「意匠系」の建築学生の就職先といえば、以下に分類できるのでは?
- スーパーゼネコン(大成、鹿島、竹中、清水、大林)
- 中小ゼネコン
- 大手組織設計事務所(日建設計、日本設計など)
- スターアーキテクトの事務所
- 大手ハウスメーカー
- その他(広告代理店など異業種転職)
同窓会や風の便りで、それぞれの就職先の長所・短所・給料感などが少しずつ見えてきたので、体験談ベースでまとめてみました。
就活中の建築学生や、転職を考えている建築士の方に少しでも参考になれば嬉しいです。
スターアーキテクト事務所
安藤忠雄、伊東豊雄、隈研吾など、有名建築家の個人事務所です。
「作品性」「独立のための修行場」としての価値は非常に高いですが、働き方はハード。終電近くまでの勤務や週末出勤も当たり前という声もあります。
とはいえ、最近では若手の定着や働き方改革の一環として、スタッフの労働意識やSNSでの発信によって、労働時間を見直す動きも少しずつ見られるようになりました。
「作品主義の建築家になりたい」「名前で勝負したい」という人に向いた環境。一方で、**代表者の高齢化=事務所ブランドの持続性への不安**も現実的な課題です。
スーパーゼネコンの設計部
大成建設、鹿島建設、竹中工務店、清水建設、大林組の設計部門。
給与水準は高く、福利厚生も完備。40代で年収1000万を超えるのも珍しくありません。プロジェクトは大規模で公共性が高く、都市を作っている実感があります。
以前は「デザイン性が弱い」と言われがちでしたが、近年は外資系デザインファーム出身者を採用したり、ファサードやランドスケープに特化した意匠設計部門が強化されているケースもあります。
ただし、主業務は施工なので、設計職の立場が社内で弱めなのは否めません。

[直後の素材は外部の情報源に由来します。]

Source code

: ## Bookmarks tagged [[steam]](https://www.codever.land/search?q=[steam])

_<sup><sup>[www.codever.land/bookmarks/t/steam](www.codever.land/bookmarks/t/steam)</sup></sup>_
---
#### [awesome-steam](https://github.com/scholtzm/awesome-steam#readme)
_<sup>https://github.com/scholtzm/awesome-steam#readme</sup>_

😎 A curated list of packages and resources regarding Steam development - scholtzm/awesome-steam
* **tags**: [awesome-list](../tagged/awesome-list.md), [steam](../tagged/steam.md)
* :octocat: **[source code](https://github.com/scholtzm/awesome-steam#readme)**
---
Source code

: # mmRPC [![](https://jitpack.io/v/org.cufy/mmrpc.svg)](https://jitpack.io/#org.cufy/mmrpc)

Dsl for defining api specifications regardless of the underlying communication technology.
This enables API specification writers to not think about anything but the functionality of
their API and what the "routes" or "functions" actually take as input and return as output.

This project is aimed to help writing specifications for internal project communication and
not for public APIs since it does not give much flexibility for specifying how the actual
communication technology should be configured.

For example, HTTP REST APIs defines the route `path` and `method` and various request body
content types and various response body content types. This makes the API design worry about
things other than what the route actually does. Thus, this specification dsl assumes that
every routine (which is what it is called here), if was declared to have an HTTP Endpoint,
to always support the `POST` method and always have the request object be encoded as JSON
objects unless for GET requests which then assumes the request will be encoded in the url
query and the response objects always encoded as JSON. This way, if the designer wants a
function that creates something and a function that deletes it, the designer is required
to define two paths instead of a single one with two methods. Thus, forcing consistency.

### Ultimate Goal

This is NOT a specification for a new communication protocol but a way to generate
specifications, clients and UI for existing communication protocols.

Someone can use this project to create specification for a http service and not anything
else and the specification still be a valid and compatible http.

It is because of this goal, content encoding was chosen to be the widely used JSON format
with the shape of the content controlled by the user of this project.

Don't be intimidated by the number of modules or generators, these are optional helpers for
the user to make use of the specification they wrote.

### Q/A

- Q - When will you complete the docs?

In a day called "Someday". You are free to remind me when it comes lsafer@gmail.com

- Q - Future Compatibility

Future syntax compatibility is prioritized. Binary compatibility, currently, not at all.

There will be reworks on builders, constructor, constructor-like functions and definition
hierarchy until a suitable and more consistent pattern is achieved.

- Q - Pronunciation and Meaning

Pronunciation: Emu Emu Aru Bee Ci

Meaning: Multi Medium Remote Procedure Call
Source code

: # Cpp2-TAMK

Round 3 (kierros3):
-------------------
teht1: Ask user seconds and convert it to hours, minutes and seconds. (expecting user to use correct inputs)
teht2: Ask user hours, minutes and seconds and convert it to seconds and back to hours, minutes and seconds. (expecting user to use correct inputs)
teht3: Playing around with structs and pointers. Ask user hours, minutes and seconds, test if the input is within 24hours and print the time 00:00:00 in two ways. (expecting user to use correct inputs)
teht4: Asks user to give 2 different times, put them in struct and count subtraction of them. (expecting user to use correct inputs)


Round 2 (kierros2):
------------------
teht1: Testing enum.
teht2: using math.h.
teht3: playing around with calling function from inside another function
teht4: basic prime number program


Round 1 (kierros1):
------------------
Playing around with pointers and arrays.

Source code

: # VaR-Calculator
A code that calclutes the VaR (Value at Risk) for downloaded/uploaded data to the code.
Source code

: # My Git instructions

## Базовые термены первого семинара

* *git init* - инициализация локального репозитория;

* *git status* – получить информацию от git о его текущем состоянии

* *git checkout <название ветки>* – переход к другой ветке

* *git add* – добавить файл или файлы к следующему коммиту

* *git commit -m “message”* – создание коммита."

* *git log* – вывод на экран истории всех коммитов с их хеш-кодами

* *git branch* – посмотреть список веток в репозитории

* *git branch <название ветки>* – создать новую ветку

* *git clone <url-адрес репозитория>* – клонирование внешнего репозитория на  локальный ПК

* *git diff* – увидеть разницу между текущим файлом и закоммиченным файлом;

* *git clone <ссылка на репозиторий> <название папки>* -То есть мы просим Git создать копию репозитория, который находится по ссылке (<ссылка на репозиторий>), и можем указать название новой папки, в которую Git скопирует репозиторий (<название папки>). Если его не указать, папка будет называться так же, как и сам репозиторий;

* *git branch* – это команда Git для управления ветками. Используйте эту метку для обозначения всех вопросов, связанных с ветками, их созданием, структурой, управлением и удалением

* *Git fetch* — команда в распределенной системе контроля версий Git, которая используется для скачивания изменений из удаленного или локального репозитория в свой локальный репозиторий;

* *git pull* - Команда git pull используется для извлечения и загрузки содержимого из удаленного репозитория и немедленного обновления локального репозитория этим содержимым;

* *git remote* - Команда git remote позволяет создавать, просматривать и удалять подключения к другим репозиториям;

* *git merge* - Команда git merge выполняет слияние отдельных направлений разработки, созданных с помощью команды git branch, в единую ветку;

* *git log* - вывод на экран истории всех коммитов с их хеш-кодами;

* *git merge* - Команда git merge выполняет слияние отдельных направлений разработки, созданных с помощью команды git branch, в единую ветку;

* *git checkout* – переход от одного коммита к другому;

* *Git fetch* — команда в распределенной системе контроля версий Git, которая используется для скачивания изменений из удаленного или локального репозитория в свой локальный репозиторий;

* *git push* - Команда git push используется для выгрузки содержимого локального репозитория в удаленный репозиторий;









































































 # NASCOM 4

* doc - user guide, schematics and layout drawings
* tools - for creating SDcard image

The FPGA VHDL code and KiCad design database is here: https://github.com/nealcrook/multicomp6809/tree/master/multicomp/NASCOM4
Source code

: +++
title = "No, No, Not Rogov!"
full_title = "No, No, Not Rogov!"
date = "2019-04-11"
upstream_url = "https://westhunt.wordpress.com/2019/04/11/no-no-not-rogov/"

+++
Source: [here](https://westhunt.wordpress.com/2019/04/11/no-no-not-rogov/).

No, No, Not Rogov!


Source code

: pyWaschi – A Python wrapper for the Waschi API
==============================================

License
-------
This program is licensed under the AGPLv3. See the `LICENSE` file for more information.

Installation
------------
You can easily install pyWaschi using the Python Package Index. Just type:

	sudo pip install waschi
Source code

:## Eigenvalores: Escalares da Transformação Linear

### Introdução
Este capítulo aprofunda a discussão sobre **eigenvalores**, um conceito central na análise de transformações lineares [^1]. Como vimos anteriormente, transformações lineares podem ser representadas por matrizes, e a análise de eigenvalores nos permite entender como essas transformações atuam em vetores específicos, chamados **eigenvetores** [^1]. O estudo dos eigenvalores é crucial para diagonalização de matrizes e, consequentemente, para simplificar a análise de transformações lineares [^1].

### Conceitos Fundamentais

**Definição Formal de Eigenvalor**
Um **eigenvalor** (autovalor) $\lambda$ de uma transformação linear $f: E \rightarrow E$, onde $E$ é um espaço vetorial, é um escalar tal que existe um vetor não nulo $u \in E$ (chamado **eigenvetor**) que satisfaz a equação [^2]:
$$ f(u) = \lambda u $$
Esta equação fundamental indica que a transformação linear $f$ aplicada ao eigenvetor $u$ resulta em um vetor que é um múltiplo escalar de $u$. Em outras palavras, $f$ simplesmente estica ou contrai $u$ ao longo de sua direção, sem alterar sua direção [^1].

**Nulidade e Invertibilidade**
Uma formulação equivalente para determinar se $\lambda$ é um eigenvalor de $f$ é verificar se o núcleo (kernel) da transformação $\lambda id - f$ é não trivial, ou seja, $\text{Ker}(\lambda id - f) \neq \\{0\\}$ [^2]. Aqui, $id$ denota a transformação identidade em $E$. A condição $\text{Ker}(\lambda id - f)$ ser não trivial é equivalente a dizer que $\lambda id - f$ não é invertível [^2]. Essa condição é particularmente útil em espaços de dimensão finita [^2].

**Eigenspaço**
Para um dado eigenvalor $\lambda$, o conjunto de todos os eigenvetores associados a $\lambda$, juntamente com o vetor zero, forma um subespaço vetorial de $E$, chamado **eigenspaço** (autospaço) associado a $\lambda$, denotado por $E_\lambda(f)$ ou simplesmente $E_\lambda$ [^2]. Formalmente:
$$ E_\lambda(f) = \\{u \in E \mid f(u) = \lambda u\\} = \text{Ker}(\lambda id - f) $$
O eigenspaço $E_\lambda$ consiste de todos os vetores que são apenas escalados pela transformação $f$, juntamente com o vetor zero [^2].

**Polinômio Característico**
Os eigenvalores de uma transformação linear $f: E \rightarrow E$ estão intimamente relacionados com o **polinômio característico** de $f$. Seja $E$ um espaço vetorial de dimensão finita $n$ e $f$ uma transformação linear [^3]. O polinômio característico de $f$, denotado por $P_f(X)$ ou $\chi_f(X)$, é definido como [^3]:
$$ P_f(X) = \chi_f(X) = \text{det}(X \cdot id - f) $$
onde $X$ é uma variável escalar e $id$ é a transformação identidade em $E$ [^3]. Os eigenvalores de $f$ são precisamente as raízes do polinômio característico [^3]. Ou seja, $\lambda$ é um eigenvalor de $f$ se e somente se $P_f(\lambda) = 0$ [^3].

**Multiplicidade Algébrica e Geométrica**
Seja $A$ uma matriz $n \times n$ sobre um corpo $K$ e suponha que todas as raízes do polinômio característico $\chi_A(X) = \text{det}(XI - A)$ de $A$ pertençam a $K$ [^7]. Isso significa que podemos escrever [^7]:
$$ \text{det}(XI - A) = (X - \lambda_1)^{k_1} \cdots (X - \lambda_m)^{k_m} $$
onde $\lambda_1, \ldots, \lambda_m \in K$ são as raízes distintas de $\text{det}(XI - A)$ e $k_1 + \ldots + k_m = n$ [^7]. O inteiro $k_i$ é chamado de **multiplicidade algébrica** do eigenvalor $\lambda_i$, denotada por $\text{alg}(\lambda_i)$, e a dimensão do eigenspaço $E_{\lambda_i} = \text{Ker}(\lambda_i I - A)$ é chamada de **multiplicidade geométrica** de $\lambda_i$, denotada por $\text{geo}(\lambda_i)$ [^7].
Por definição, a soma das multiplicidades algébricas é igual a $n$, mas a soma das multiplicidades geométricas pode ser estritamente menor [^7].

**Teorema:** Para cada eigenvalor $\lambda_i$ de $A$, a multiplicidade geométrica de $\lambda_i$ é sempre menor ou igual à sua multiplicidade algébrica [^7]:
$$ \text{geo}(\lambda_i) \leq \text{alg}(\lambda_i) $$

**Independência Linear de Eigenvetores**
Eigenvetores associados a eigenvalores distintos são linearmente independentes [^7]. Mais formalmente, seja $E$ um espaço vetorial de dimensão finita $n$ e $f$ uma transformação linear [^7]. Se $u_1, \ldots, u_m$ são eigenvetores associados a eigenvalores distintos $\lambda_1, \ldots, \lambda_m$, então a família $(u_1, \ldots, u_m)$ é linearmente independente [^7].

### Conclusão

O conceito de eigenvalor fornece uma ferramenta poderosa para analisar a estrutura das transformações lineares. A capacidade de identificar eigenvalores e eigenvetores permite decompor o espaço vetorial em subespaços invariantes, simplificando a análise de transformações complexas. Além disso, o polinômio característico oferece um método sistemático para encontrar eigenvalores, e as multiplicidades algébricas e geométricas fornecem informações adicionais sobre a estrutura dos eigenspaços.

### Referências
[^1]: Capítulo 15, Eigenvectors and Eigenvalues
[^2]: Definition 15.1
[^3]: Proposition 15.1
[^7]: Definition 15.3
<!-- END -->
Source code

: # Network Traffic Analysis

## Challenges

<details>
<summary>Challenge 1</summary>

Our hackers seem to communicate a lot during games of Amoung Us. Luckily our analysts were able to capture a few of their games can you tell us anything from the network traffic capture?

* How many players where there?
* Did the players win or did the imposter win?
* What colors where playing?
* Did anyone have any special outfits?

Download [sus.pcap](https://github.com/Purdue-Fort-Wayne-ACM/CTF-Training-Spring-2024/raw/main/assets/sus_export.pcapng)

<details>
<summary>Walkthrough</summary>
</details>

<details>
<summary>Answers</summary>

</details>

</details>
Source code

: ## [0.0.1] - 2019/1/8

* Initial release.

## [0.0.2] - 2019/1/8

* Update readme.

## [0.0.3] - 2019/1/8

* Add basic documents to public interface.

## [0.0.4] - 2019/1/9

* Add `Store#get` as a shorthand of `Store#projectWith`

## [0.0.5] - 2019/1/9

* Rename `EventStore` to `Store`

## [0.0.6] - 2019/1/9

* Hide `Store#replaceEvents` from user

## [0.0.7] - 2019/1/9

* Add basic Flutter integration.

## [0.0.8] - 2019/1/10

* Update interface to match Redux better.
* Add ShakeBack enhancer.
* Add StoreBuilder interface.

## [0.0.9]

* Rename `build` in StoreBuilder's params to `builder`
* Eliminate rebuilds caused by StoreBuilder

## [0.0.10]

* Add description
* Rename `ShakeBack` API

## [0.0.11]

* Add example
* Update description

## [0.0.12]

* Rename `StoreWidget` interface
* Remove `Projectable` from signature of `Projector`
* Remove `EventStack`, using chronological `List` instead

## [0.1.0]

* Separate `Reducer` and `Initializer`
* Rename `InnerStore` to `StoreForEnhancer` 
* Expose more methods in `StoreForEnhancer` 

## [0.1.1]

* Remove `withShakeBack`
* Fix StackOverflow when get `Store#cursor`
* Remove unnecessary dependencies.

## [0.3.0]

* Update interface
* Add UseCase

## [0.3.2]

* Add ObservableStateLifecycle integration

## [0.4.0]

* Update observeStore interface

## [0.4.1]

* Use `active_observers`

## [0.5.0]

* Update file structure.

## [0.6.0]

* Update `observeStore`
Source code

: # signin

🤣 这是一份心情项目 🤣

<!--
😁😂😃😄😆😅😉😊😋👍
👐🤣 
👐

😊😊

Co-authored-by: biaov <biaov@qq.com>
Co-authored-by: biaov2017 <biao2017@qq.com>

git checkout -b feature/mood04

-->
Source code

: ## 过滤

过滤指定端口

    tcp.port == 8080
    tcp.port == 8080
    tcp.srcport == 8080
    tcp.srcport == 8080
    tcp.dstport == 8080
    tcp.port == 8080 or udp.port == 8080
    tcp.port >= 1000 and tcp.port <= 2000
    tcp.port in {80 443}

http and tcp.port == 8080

役員を目指すなら、かなりの実績とマネジメント力が求められます。
日系組織設計事務所
日建設計、日本設計、久米設計、NTTファシリティーズなど。
海外ランキングにも名を連ねる日本型大手設計事務所で、規模や信頼性は抜群。
「スーゼネより設計に専念できる」と感じる人が多く、クリエイティブとロジカルのバランスが絶妙です。現実を見据えた建築がしたい人にはおすすめ。
一方、保守的な雰囲気や、海外勢と比べたときの意匠インパクトの弱さを指摘する声もあり、「世界で通用する建築をやりたい人」には少し物足りないかもしれません。
海外組織設計事務所
Gensler、SOM、HOK、Foster + Partnersなど。
デザイン性と国際性、報酬水準すべてが高く、いわゆる「エリート建築職」のイメージに近いです。最近は多くの会社が香港・上海・シンガポールにアジア拠点を構えており、日本人スタッフも活躍中。
ある友人は香港のオフィスに勤務しており、「夜景が見えるガラス張りオフィス」「出張はビジネスクラス」という夢のような環境。
ただし、英語でのコミュニケーションと報告・提案能力が必須。ポジションの多くは外国人が占めるため、マネジメント職に昇進するには戦略が必要です。
大手ハウスメーカー
積水ハウス、住友林業、ミサワホーム、ヘーベルハウスなど。
かつては「テンプレート住宅の量産」というイメージが強かったですが、近年では「建築家住宅」「注文住宅」などデザイン性の高い案件が増加中。
特に一部メーカーでは、社内で建築家と連携するデザイン部署や、意匠力で差別化を図る部門も誕生しています。
ただし、売上の大半は分譲・企画住宅であり、規模感に限界がある点、転職で組織設計に行くには不利な経歴と見なされる可能性はあります。
「住宅が好き」「ワークライフバランスを大事にしたい」「お客様との直接対応がしたい」人に適したフィールドです。
まとめ
就職先選びのヒントは、自分の「働く軸」がどこにあるかを明確にすることです。
- 作品を作りたい、いつか独立したい: スターアーキテクト事務所
- 高収入・安定志向: スーパーゼネコン、組織設計事務所
- 国際的に活躍したい・外資志向: 海外組織事務所
- 住宅設計にこだわりたい: ハウスメーカー
どこに行っても一長一短はありますが、「自分はどんな建築をつくりたいのか?」という視点だけは、ぶれないでいてほしいなと思います。